To do:
1 - Using the paper on density advection, answer these:
(a) Who presented the paper, and on what date?
(b) Which author proposed a model of density distribution in the ocean without advection?
(c) Into which two layers is the ocean divided in height?
2 - From the paper on density advection, print the stretch from "We solve the" through "of the wind.".
3 - List every person named in the paper on density advection.

Supplied text:
□ □ □ □ □
Abstract
Full Text
Geophysics
A. S. Sarkisyan
Density Advection and the Intensification of Wind-Driven Currents toward the Western Coast of the Ocean
(Presented by Academician V. V. Shuleikin, 14 VI 1960)
In recent years interesting works have appeared on the theory of currents in a baroclinic ocean ((^{1-4})), one of the principal conclusions of which is a proof of the essential role of density (or thermal) inhomogeneity in oceanic circulation. However, the nonstationary process of adjustment of the mass field to the field of wind-driven currents, qualitatively described by V. B. Shtokman ((^5)), has been studied quantitatively only little; the relative contribution of horizontal advection and vertical diffusion of density is unclear.
Indeed, it seemed to us ((^6)) that in the process of mass redistribution density diffusion plays a secondary role in comparison with advection. Welander ((^4)) practically proceeds from an analogous assumption. Robinson and Stommel ((^3)) obtained, in particular, that neglect of vertical thermal diffusion substantially distorts the stationary temperature field. Ichiye ((^2)) proposed a model of density distribution in the ocean without advection.
In the present work an attempt is made at a quantitative study of the process of the origin and development of wind-driven currents and mass redistribution, taking into account advection and vertical diffusion of density. The numerical calculations have not yet been completed; here we present only the formulation of the problem and the conclusion concerning the role of density advection in the formation of intense currents near the western coast of the ocean.
We solve the following problem: in the ocean an initial distribution of the density field (\rho=\rho(y,z)) is prescribed; at the instant (t=0) a stationary field of wind (atmospheric pressure) arises; it is required to calculate the process of redistribution of the mass field under the action of the wind.
We neglect the nonlinear terms in the equations of motion, allowing for inaccuracy in the coastal layer. In height the ocean is mentally divided into two layers: an upper homogeneous layer and an underlying main baroclinic layer. In the upper layer we proceed from the following simple scheme:
[
\nu \frac{\partial^{2}u}{\partial z^{2}}+lv
=
\frac{1}{\rho_{0}}\frac{\partial P}{\partial x};
\tag{1}
]
[
\nu \frac{\partial^{2}v}{\partial z^{2}}-lu
=
\frac{1}{\rho_{0}}\frac{\partial P}{\partial y};
\tag{2}
]
[
\frac{\partial u}{\partial x}
+
\frac{\partial v}{\partial y}
+
\frac{\partial w}{\partial z}
=
0.
□ □ □ □ □
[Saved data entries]
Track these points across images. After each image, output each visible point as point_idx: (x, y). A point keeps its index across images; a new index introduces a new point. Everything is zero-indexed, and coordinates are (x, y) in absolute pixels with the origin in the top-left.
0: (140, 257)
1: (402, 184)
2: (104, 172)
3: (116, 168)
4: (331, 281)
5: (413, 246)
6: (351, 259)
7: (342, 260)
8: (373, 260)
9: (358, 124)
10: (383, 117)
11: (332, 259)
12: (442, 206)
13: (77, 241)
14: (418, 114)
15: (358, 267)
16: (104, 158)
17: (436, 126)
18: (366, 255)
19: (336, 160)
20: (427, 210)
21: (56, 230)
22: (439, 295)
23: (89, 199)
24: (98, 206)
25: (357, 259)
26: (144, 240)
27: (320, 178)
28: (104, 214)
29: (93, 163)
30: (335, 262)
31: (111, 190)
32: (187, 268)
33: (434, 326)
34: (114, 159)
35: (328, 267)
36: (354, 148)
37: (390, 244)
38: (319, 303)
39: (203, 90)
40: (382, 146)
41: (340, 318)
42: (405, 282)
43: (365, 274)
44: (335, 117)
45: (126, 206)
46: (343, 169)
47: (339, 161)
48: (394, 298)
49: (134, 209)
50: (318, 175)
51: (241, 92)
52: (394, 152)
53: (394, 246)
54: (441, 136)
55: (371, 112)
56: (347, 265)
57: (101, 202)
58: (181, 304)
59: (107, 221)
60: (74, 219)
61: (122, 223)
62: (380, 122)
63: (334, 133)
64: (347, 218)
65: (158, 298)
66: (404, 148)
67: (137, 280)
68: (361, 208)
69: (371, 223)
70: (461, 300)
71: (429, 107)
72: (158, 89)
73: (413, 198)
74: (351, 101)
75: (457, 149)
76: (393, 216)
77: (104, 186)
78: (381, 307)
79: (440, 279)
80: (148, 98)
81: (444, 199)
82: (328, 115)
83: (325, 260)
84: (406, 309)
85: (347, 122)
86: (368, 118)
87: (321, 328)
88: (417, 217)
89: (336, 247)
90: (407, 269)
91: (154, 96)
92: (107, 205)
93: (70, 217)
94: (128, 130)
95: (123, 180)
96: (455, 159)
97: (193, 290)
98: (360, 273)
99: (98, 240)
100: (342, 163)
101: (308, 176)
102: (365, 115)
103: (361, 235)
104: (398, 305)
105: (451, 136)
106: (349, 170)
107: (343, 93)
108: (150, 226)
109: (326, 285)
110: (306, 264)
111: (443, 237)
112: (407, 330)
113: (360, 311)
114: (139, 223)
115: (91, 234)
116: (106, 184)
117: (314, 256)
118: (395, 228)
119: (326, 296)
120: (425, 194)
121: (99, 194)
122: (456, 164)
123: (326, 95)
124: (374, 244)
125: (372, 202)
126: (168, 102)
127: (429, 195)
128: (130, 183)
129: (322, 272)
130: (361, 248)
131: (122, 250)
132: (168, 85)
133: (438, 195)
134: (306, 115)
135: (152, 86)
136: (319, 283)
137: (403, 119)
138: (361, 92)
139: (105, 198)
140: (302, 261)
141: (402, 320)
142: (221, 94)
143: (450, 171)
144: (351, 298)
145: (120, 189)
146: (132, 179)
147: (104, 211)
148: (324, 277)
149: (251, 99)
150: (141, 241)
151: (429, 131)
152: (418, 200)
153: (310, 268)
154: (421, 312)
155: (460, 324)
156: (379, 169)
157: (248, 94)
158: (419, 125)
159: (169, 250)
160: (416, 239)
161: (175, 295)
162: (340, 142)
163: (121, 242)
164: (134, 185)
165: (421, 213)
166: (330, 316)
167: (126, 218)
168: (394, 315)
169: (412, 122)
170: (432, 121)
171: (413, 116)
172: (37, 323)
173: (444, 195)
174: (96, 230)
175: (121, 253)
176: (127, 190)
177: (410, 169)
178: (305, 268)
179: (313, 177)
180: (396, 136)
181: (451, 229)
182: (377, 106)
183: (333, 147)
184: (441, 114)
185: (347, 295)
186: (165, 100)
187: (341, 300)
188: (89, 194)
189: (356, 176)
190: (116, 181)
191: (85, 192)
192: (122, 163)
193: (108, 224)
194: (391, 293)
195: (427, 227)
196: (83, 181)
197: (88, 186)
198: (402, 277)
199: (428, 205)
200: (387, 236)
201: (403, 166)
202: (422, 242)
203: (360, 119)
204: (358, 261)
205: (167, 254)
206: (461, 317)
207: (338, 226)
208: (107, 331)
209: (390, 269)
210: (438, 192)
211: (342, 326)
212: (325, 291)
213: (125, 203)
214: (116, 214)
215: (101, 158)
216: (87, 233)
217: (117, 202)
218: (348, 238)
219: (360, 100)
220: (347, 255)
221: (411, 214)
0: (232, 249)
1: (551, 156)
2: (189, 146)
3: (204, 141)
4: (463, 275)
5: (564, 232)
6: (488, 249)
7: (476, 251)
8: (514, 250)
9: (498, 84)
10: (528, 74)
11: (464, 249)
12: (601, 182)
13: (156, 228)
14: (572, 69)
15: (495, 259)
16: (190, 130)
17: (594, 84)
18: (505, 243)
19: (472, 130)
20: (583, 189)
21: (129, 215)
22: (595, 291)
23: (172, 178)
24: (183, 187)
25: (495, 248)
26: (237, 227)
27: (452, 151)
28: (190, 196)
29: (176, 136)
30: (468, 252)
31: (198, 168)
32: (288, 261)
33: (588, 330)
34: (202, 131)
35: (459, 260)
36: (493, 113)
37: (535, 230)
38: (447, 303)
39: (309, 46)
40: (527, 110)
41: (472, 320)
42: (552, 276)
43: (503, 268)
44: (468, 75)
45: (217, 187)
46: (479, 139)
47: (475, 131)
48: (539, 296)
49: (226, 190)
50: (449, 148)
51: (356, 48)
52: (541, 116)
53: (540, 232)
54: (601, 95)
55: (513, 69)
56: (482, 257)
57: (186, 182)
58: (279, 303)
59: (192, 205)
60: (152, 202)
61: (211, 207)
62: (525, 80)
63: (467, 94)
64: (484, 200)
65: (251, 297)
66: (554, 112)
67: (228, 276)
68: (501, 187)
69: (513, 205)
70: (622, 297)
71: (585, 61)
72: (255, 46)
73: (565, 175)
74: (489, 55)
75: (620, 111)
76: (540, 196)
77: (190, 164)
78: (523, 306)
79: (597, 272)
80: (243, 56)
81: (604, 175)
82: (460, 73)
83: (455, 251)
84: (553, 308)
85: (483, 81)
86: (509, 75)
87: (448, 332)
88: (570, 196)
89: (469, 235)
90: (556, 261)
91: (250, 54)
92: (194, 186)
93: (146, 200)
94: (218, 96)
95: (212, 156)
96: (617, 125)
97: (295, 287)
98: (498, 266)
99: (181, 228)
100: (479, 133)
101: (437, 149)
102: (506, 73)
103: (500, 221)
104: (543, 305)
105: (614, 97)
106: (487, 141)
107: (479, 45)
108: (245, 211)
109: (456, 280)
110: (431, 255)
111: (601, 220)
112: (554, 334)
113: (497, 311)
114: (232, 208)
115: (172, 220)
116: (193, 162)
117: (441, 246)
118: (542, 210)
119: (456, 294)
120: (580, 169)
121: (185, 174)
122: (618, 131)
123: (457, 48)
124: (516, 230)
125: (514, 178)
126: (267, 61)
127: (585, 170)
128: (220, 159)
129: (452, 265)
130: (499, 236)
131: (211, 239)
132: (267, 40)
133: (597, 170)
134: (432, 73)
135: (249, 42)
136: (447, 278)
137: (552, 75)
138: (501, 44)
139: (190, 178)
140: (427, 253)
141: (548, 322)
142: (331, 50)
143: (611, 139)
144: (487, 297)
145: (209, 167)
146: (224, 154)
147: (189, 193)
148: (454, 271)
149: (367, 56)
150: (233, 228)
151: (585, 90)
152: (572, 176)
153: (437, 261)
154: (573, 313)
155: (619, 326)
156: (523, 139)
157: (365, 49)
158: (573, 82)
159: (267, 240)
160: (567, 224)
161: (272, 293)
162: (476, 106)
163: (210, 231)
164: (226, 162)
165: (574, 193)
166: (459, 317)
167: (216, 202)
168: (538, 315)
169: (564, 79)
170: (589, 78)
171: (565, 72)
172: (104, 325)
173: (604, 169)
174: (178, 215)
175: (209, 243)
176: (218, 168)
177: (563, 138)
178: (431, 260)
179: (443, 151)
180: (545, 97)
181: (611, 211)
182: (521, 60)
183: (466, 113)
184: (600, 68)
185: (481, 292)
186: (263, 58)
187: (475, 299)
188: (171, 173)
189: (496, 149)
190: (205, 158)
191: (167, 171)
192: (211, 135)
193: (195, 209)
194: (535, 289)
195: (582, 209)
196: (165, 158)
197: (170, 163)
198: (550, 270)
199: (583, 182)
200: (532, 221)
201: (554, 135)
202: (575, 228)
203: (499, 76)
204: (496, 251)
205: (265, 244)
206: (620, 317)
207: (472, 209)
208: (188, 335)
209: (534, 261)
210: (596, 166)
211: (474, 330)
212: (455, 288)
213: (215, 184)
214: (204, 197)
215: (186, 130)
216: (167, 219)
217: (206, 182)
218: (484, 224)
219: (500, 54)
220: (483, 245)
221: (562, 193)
□ □ □ □ □
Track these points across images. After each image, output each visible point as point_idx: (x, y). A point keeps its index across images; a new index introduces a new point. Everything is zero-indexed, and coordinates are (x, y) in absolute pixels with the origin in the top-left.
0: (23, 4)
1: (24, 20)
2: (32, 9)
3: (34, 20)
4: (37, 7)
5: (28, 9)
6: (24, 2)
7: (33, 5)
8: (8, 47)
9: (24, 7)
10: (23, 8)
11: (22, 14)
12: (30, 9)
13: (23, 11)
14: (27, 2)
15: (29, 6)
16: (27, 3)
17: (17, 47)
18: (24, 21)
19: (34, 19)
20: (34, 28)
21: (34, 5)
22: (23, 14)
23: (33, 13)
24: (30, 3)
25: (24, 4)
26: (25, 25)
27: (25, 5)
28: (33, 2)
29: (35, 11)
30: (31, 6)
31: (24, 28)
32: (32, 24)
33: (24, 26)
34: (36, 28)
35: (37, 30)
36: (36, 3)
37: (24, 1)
□ □ □ □ □
Task-by-task results:
1 -
(a) Academician V. V. Shuleikin, 14 VI 1960
(b) Ichiye
(c) An upper homogeneous layer and an underlying main baroclinic layer

2 -
We solve the following problem: in the ocean an initial distribution of the density field (\rho=\rho(y,z)) is prescribed; at the instant (t=0) a stationary field of wind (atmospheric pressure) arises; it is required to calculate the process of redistribution of the mass field under the action of the wind.

3 -
A. S. Sarkisyan
V. V. Shuleikin
V. B. Shtokman
Welander
Robinson
Stommel
Ichiye